Work task >> Return the lines beginning at the one that contains "hfov_deg: 54.4" and continuing to the end of the entries, including both ends, exactly as written and nothing else.
------------------------------------------------
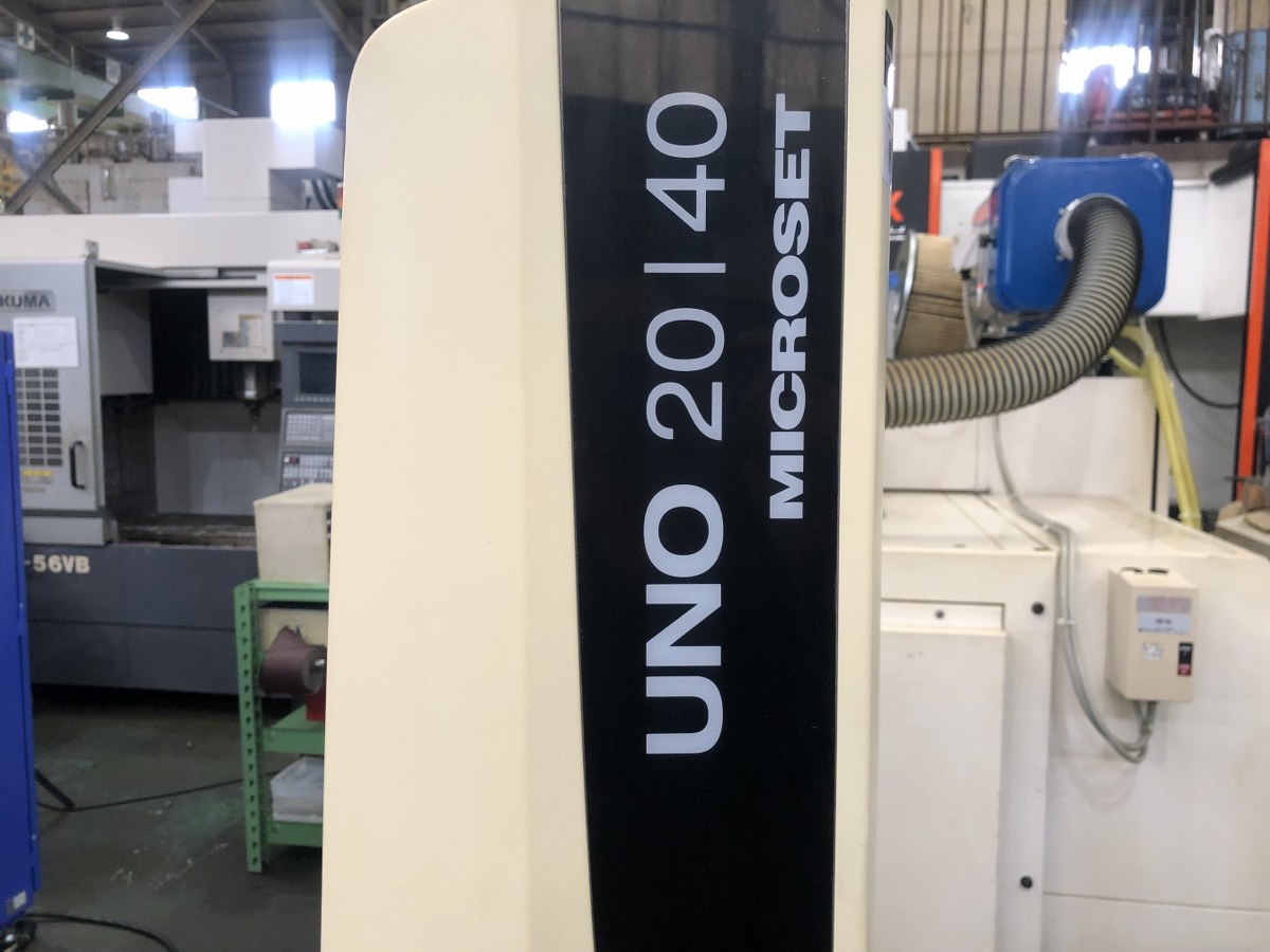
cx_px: 635
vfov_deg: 49.7
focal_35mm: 28
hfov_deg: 63.4
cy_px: 476
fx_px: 1027
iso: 40
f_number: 1.8
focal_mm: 4
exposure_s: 1/17
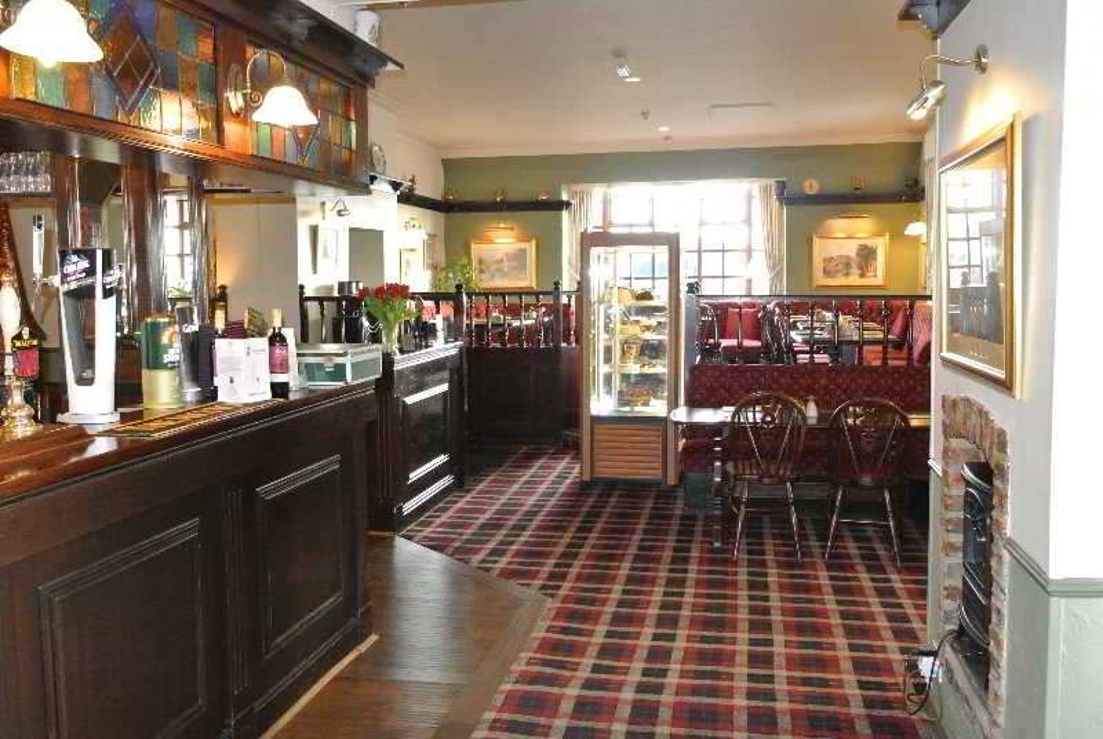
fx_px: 1074
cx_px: 552
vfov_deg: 38.0
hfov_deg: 54.4
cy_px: 370
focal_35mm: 35
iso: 2500
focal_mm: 13
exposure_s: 1/60
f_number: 5.6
------------------------------------------------
Written response >>
hfov_deg: 54.4
cy_px: 370
focal_35mm: 35
iso: 2500
focal_mm: 13
exposure_s: 1/60
f_number: 5.6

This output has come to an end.